Какой бы радостной, какой бы счастливой, какой бы неописуемо доверчивой ни была любовь порыва и влечения, непосредственная любовь как таковая – она всё же чувствует, даже в самый прекрасный момент, потребность связать себя, если это возможно, ещё крепче. Поэтому двое клянутся; они клянутся друг другу в верности или дружбе; и когда мы говорим о них наиболее торжественно, мы не говорим: «Они любят друг друга», но: «Они поклялись друг другу в верности» или «Они поклялись друг другу в дружбе». Но чем же клянется эта любовь? Мы не хотим отвлекать внимание и уводить его напоминанием о великом различии, о котором представители этой любви, «поэты», благодаря своему посвящению знают лучше всего – ибо в этой любви именно поэт принимает обет двоих; поэт соединяет двоих; поэт произносит клятву двоим и заставляет их принять её; короче говоря, именно поэт является священником. Клянется ли эта любовь чем-то более высоким, чем она сама? Нет, не клянётся. В этом и состоит прекрасное, трогательное, таинственное, поэтическое непонимание, что эти двое сами этого не признают; и именно поэтому поэт —их единственный, их любимый наперсник, потому что он тоже этого не признаёт.

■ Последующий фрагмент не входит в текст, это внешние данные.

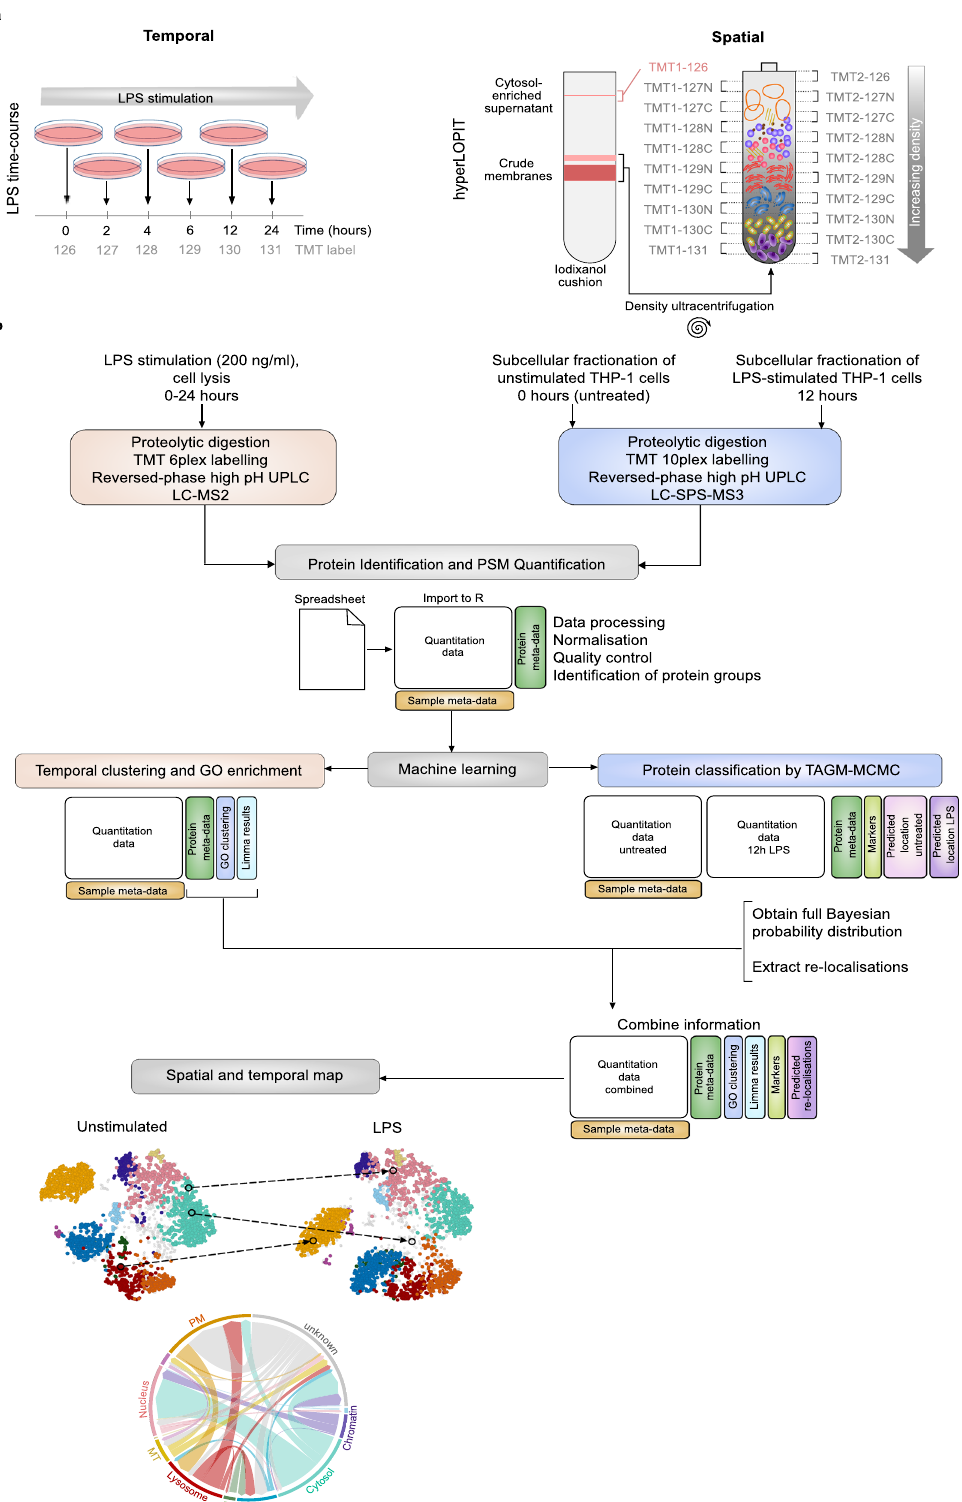
Fig. 1 Overview of the spatiotemporal experimental pipeline. a TMT labelling strategy for the temporal and the spatial MS proteomics analysis. Each experiment was performed in triplicate. b Experimental and computational work fl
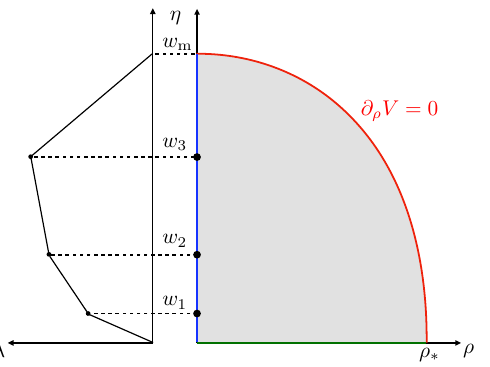
Figure 7. A schematic depiction of the allowed region in the ( ρ, η ) plane, for a case with p = 3 monopoles along the η axis. The arc connecting w by the equation (5.11). On the right, we also include the plot of the charge density λ ( η ) on the interval [0 , w ] m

Когда эта любовь клянётся чем-то, она на самом деле придаёт себе значение того, чем она клянётся; сама любовь набрасывает отблеск на то, чем она клянётся, так что она не только не клянётся ничем высшим, но на самом деле клянется чем-то, что ниже её самой. Так неописуемо богата эта любовь в своём любящем непонимании; ибо именно потому, что она сама по себе является бесконечным богатством, безграничной надёжностью, она, когда желает поклясться, приходит к тому, что клянётся чем-то более низким, но даже не осознаёт этого. Из этого опять же следует, что эта клятва, которая, безусловно, должна быть и которая к тому же искренне считает себя в высшей степени серьёзной, тем не менее остаётся очаровательнейшей шуткой. И ни один таинственный друг, поэт, чья совершенная уверенность и является высшим пониманием этой любви, не понимает этого. Однако легко понять, что если хочешь поклясться в истине, то надо поклясться чем-то высшим; только Бог на небесах воистину может клясться Самим Собой. Но поэт не может этого понять, то есть человек, который является поэтом, может это понять, но он не может этого понять, потому что он поэт, а «поэт» не может этого понять, ибо поэт может понять всё – в загадках, и может замечательно объяснить всё – в загадках, но он не может понять себя или понять, что сам он – загадка. Если бы его заставили понять это, то он, если бы не пришёл в ярость и негодование, печально сказал бы: «Лучше бы мне не навязывали это понимание, которое нарушает мою красоту, нарушает мою жизнь, а я не могу этим воспользоваться». И в этом поэт безусловно прав, ибо истинное понимание решает жизненно важный вопрос его существования. Таким образом, есть две загадки: первая – это любовь двоих, вторая – объяснение её поэтом, или то, что объяснение поэта – тоже загадка.